ExTSR [nick de Frank Mentzer no DF]
Então eles não conhecem sua história do D&D. Coloquei Thac0 nos módulos R1-4 (1982-82) e peguei o termo dos jogadores locais em Lake Geneva. Isso vai desde o início da 1ed e talvez até mesmo antes.
YoungNard disse:
O módulo The Temple of Elemental Evil que você escreveu com Gary Gygax, tinha nódulos elementais no final. O módulo The Egg of the Phoenix apresentava os Lords of Elemental Evil. Me parece que elementais malignos são um tema comum? Vocês encaram os elementais como inerentemente selvagens e malignos ou apenas acharam que eles eram inimigos legais e estou tentando achar coisas onde não tem?
ExTSR disse:
A oportunidade de trabalhar na obra de arte de Gary, seguindo o inicio de minha carreira ligando os lordes da maldade elemental, reforçam minha linha de pensamento sobre este assunto. Os planos elementais, companheiros próximos do (e as raízes do) plano Primário [N.T: pra quem não lembra, o Primário é o plano onde normalmente ocorrem as aventuras; são os "mundos" onde jogamos], são áreas pouco usadas com um enorme potencial. Tendo uma pesada e contínua influência no Primário, estas áreas deveriam ser campos de batalha para aqueles que iriam corromper o equilíbrio natural de todos os elementos, o aspecto preciso que criou de maneira singular as características do Primário, em uma forma desbalanceada transmitindo beneficios especificos para os usurpadores. Fiquei feliz em ver os Elemental Princes of Evil no Fiend Folio, meramemte por seus nomes e conceitos. Eles precisavam de melhoas [N.T: "upgrades"] massivas, é claro, para serem uma ameaça real (e quande descreitos no BECMI, eles se tornaram "Hierarch-level Powers" de importante nota).
Elementais de modo geral, contudo, eu imagino como tão variáveis como as formas de vida no Primário, compostos de seus elementos específicos. Existe muito trabalho de design para ser feito reimaginando os tratamentos do passado primitivo de tais criaturas e locais.

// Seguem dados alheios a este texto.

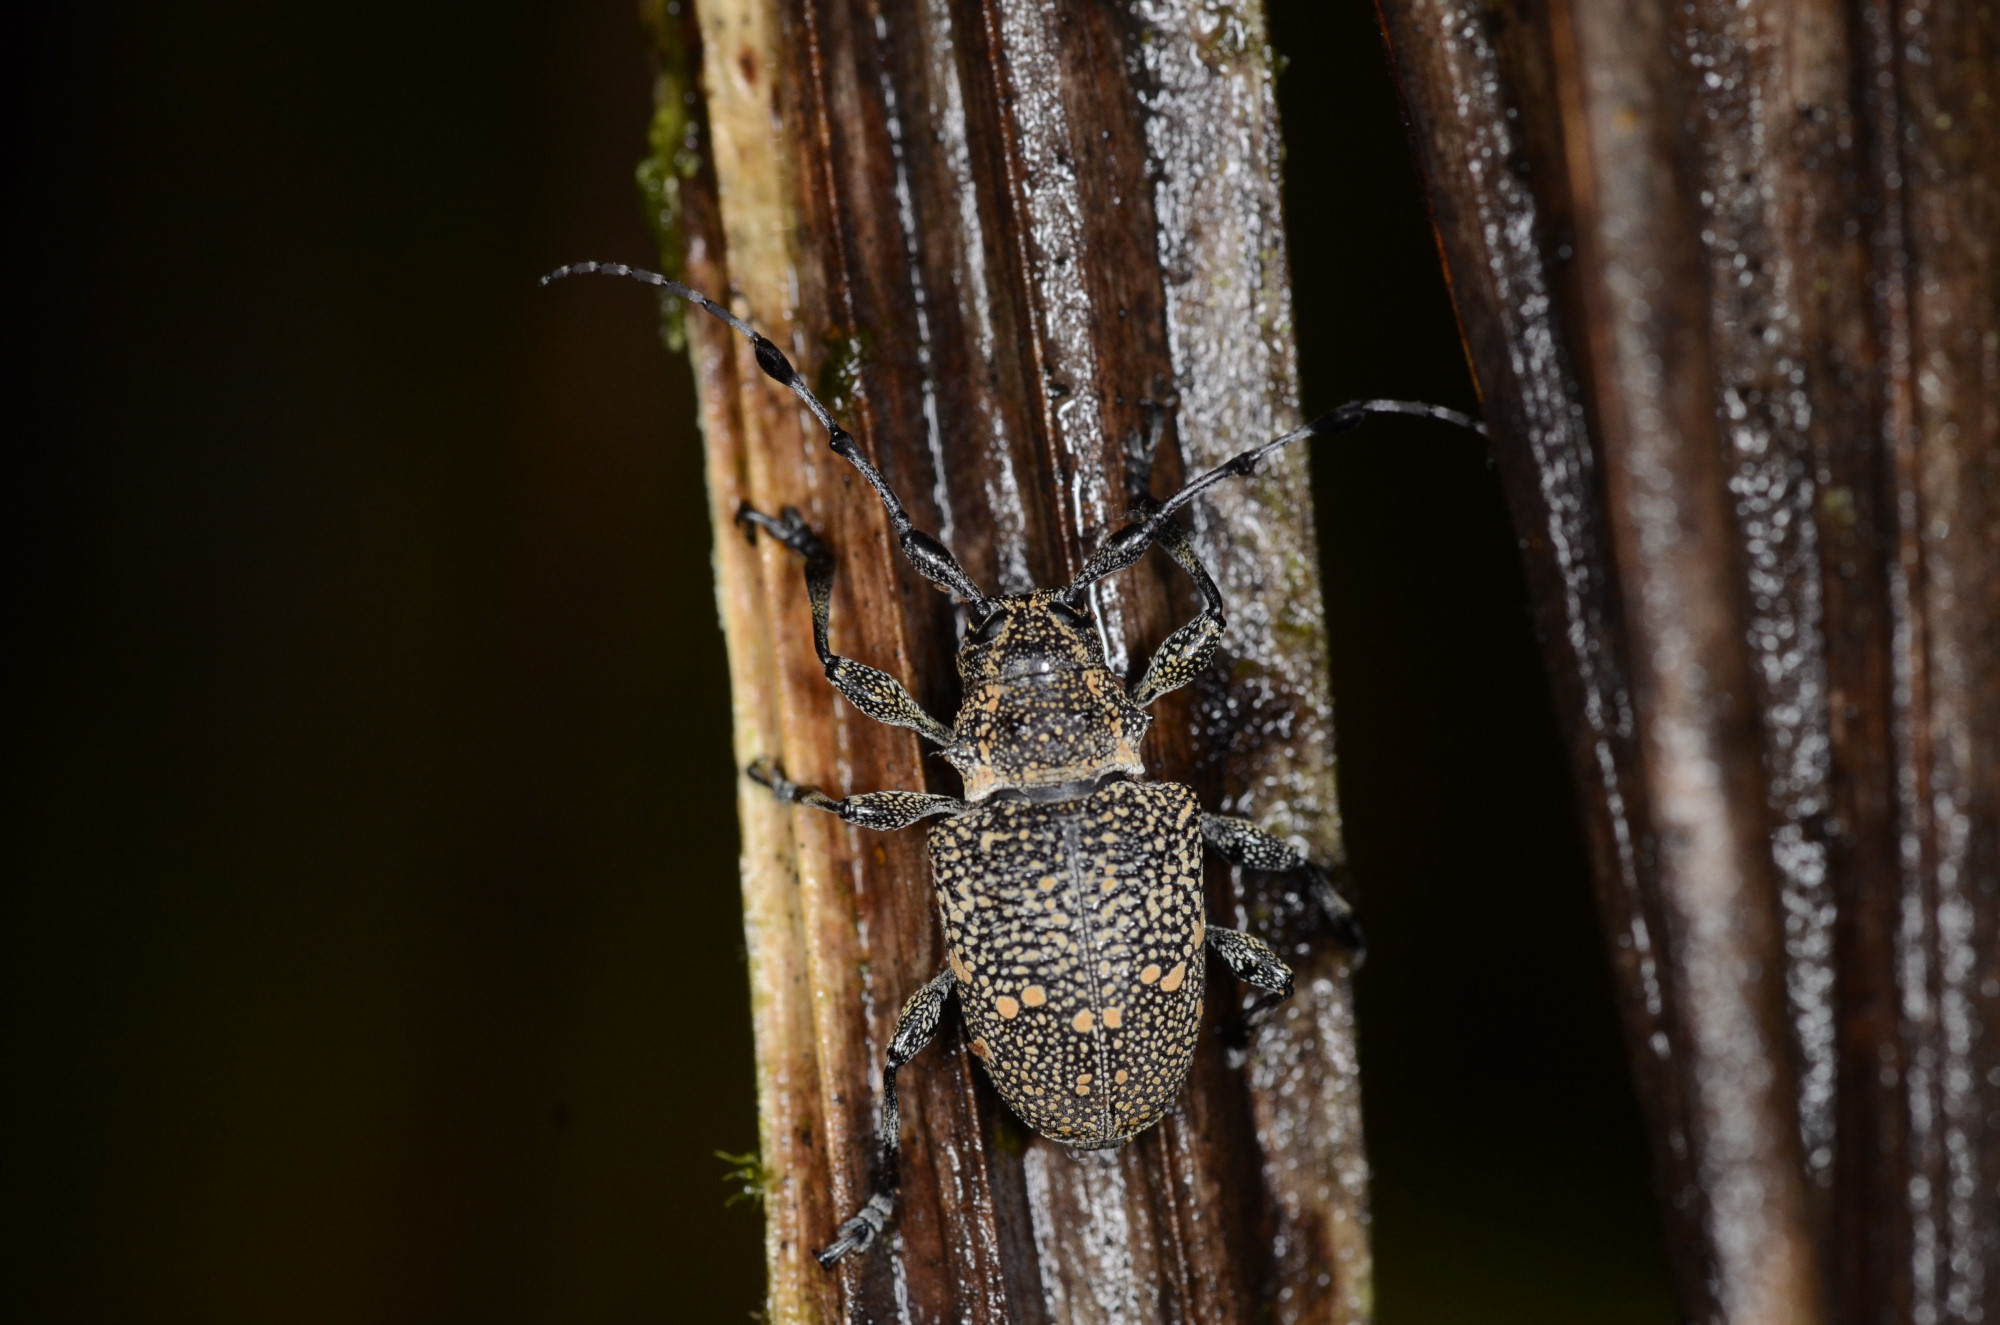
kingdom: Animalia
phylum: Arthropoda
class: Insecta
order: Coleoptera
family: Cerambycidae
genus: Batesbeltia
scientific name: Batesbeltia verecunda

Tudo é feito de seu elemento relevante, ou uma mistura de dois ou mais? Como a miríade de conexões funciona, estes lugares onde os elementos desenbocam no Primário? E sobre os moradores...é seguro afirmar que existem muitas raças além das descritas. Como eles se alimentam, viajam, sonham, conquistam? E já que sua casa é um plano de existência inteiro, que poderia ser de um tamanho infinto e multiplas dimensões...não haveria espaço para uma infinidade de seres, experiencias e variações?

Não apenas "comida para o pensamento"...mais como um buffet interminável. Talvez falemos disso em produtos futuros da Eldritch. Ou talvez não. Vamos ver.

sexta-feira, 30 de março de 2012

Lançamento de "Lich Dungeon - Level One"

Ok, eu disse que só voltaria depois da páscoa, mas vi essa notícia hoje no Facebook e não pude deixar de postar.

A GaryCon já passou (e infelizmente não tive tempo de ler como foi), e como prometido, fomos brindados com um dos lançamentos da Eldritch Ent. : o Lich Dungeon -Level One , de Frank Mentzer.



Feito para personagens de niveis iniciantes, esse módulo parece ter potencial para uma campanha, mesmo apenas com esse livro.